Imagine the frustration if the robot kept returning to you saying "I cannot put this away". You'd get rid of the robot quickly. Reasoning at that level is so difficult.

But then imagine it was just a towel all along - oops, your perception system screwed up and now you put the towel in the dishwasher. Maybe this happens 1/1,000,000 times, but that person posts pictures on the internet and your company stock tanks.

Most robotic companies today still use traditional tracking and filtering (e.g. kalman filters) to help with associating detected objects with tracks (objects over time). Solving this in an fully differentiable / ML-first way for multiple targets is still WIP at most companies, since deepnet-to-detect + filtering is still a strong baseline and there are still challenges to be solved.

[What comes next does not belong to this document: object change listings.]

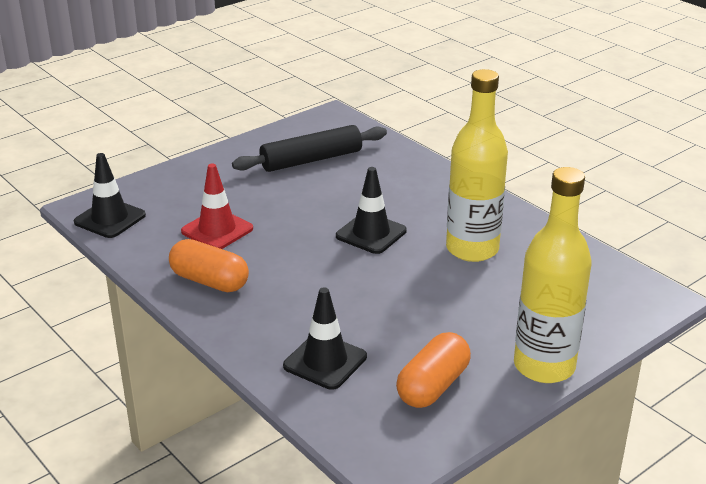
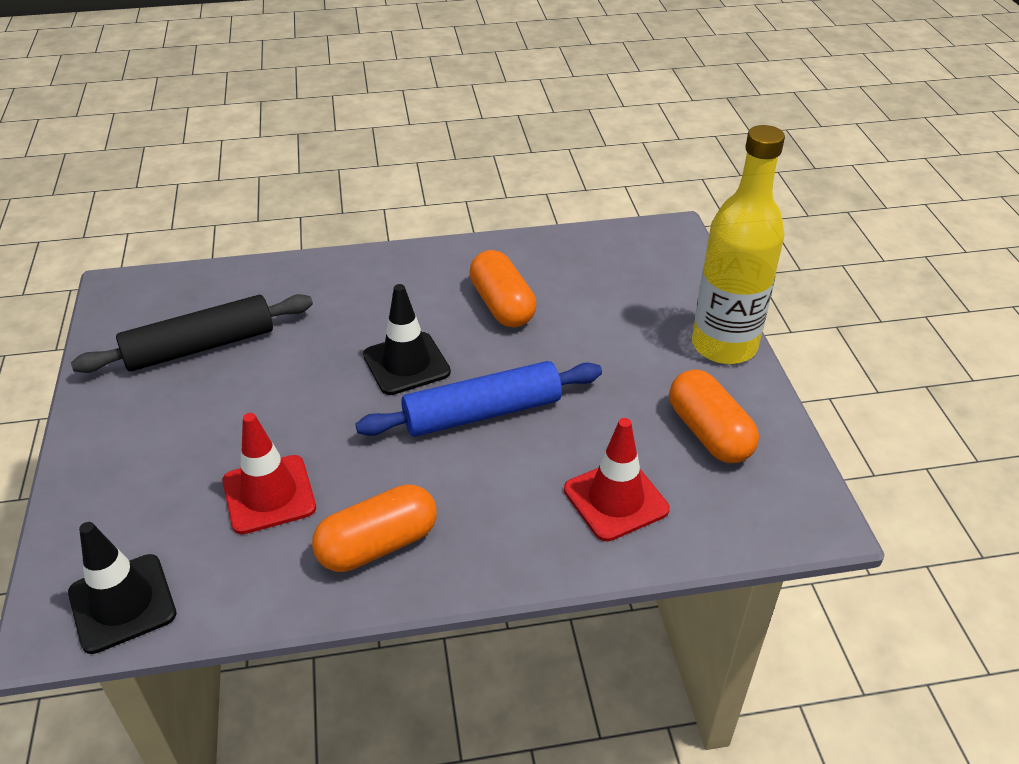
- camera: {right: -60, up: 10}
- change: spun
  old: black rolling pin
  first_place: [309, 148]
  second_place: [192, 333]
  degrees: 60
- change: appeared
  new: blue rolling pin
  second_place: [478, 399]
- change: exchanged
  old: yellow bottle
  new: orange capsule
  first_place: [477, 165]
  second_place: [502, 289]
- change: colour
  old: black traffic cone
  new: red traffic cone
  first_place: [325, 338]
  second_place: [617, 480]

Occlusions, short-lived tracks, misassociations, low frame rate + high-rate-of-change features (e.g. flashing lights) are all still very challenging when you get down to brass tacks.

It's definitely not a solved problem in general, especially in realtime.

It's a lot easier to get started on something interesting and maybe even useful than it was even 10 years ago.

A lot of the "ah we can just use X API" falls apart pretty fast when you do risk analysis on a real system. Lots of these APIs are do a decent job most of the time under somewhat ideal conditions, beyond that things get hairy.

> that can pick an object out of an image

You have to do it in real time, from a video feed, and make sure that you're tracking the same unique instance of that object between frames.

Robots could make a short stop or go slower to process an unclear picture, that is probably not the problem - but the image processing itself, is still way too unreliable. Under ideal condition it mostly works, but have some light fog in the picture or strong sunlight and ... usually all fails.

Otherwise the Teslas would have indeed full self driving mode, using only cameras.

>Robots could make a short stop or go slower to process an unclear picture

The costs of doing so are hugely dependent application. It is not, for example, an attractive strategy for an image-guided missile, though it's probably fine for an autonomous vacuum cleaner.

And then you need to grasp it.
If someone could readily do it using GPT-4V with its apparent sentience, it must be happening already. So far there have been just few demos that shows obvious signs of manual programming, manual remote operation, and/or even VFX editing in some cases.
That language sounds borne of hair-pulling disbelief.

If they can put ImageNet on a SOC, they can do it. [probably too big/watt]

Better yet: ImageNet bones on SOC, cacheable "Immediate Situation" fed by [the obvious logic programming that everyone glances past :) ]

> This is how Cybernetics starts y'all. <
Cute quote - added to https://github.com/globalcitizen/taoup :)

I would add supply chain, however.

To solve that:

Assumption: Apple's supply chain is gold standard [~max iterative tech envelope push & max known demand]

Hypothesis: This is swiftly re-creatable for any [max believable & max useful] product. "Detroit, waiting".

An honor! Pleased to contribute.
What about transformers for robotics, like ALOHA, they seems to help with learning new tasks.